═════ Supplied material

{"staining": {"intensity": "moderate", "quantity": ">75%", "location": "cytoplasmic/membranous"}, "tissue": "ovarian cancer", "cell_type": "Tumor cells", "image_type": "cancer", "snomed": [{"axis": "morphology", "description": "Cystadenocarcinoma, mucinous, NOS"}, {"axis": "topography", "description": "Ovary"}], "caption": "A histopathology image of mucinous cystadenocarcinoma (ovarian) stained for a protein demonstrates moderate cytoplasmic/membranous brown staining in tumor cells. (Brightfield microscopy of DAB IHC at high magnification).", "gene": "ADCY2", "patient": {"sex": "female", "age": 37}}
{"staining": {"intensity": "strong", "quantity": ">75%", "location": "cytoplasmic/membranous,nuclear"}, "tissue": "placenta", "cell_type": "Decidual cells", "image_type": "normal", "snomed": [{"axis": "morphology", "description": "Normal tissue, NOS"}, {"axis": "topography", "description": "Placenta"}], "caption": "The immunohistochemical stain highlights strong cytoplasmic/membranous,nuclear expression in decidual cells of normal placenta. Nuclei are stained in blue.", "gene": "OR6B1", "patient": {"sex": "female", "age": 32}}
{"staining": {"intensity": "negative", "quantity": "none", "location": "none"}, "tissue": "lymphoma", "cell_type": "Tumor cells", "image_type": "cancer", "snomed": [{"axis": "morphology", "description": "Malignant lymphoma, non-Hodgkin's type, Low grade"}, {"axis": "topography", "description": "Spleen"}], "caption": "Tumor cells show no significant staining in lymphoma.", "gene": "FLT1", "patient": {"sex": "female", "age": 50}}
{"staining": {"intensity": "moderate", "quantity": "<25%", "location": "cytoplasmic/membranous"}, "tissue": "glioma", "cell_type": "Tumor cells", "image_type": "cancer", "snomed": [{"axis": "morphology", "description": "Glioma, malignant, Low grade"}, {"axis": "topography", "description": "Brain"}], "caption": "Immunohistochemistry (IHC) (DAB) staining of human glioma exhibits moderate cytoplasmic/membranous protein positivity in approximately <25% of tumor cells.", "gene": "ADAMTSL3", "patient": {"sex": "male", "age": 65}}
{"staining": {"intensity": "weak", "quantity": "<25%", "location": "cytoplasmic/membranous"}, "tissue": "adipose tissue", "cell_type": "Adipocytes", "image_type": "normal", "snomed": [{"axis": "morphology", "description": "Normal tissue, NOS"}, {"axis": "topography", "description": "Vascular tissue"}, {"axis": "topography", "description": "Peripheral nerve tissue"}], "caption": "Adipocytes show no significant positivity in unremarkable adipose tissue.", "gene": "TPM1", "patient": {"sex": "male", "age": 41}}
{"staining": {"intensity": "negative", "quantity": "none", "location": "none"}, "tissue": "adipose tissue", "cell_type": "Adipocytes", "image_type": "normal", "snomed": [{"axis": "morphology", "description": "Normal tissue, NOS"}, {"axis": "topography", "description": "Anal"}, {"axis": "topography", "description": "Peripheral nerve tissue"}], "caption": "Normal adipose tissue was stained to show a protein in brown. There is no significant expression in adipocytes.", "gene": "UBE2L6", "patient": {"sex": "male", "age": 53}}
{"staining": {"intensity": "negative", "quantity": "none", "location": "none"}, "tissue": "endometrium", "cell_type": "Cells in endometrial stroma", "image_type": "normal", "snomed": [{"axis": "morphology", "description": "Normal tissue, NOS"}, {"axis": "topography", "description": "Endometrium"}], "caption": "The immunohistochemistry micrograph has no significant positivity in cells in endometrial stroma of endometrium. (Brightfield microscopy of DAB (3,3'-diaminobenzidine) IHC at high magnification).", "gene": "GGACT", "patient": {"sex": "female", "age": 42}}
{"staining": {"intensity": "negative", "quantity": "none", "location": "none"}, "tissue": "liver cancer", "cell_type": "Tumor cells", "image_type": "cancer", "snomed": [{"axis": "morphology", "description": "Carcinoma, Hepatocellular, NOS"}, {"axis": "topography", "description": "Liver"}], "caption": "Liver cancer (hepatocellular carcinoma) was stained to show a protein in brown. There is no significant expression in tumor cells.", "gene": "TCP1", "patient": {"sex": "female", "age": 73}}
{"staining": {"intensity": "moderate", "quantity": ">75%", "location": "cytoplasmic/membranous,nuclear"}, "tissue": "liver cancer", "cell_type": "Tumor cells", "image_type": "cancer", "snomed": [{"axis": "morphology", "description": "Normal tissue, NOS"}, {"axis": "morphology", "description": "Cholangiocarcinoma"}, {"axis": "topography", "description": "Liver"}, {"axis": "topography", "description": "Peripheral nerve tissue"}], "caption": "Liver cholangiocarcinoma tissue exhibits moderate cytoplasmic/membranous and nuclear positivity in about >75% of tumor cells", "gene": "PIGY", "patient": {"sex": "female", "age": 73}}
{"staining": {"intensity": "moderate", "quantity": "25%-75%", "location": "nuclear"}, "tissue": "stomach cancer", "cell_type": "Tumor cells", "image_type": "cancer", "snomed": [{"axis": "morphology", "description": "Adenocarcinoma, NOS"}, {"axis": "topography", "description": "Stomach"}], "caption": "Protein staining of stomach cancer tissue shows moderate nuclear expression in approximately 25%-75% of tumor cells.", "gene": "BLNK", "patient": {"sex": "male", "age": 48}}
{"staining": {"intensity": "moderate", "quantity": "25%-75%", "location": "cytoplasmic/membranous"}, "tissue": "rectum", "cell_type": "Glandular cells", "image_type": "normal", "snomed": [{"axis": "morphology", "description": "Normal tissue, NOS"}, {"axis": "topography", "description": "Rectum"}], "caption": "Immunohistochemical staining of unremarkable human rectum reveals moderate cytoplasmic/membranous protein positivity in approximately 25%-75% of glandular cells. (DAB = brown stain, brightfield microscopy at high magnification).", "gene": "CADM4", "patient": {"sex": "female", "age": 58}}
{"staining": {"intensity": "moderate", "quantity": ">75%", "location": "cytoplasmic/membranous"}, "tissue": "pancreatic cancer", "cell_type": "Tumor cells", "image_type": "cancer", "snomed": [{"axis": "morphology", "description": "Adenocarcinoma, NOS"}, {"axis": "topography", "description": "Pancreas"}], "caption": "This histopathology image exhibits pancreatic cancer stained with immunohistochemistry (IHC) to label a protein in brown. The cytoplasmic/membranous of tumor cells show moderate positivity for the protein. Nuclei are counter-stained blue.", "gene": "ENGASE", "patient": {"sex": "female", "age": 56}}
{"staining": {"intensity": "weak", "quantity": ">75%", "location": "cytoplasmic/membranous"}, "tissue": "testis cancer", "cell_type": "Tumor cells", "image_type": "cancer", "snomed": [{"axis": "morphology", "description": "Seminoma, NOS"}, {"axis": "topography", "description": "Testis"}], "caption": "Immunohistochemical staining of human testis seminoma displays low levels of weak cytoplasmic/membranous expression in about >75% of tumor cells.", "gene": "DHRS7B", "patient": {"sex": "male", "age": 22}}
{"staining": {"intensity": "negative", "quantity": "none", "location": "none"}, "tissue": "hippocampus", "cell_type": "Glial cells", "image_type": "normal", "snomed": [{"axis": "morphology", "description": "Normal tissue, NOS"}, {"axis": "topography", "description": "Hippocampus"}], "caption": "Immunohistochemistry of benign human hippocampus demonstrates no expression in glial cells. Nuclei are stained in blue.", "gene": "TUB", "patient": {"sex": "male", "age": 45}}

══════════

> **Work to be completed**
Would you print exactly and only the lines of the material above that run from the line with "cancer (hepatocellular carcinoma)" through the line with "cholangiocarcinoma tissue exhibits", both included?

> **Result of the exercise**
{"staining": {"intensity": "negative", "quantity": "none", "location": "none"}, "tissue": "liver cancer", "cell_type": "Tumor cells", "image_type": "cancer", "snomed": [{"axis": "morphology", "description": "Carcinoma, Hepatocellular, NOS"}, {"axis": "topography", "description": "Liver"}], "caption": "Liver cancer (hepatocellular carcinoma) was stained to show a protein in brown. There is no significant expression in tumor cells.", "gene": "TCP1", "patient": {"sex": "female", "age": 73}}
{"staining": {"intensity": "moderate", "quantity": ">75%", "location": "cytoplasmic/membranous,nuclear"}, "tissue": "liver cancer", "cell_type": "Tumor cells", "image_type": "cancer", "snomed": [{"axis": "morphology", "description": "Normal tissue, NOS"}, {"axis": "morphology", "description": "Cholangiocarcinoma"}, {"axis": "topography", "description": "Liver"}, {"axis": "topography", "description": "Peripheral nerve tissue"}], "caption": "Liver cholangiocarcinoma tissue exhibits moderate cytoplasmic/membranous and nuclear positivity in about >75% of tumor cells", "gene": "PIGY", "patient": {"sex": "female", "age": 73}}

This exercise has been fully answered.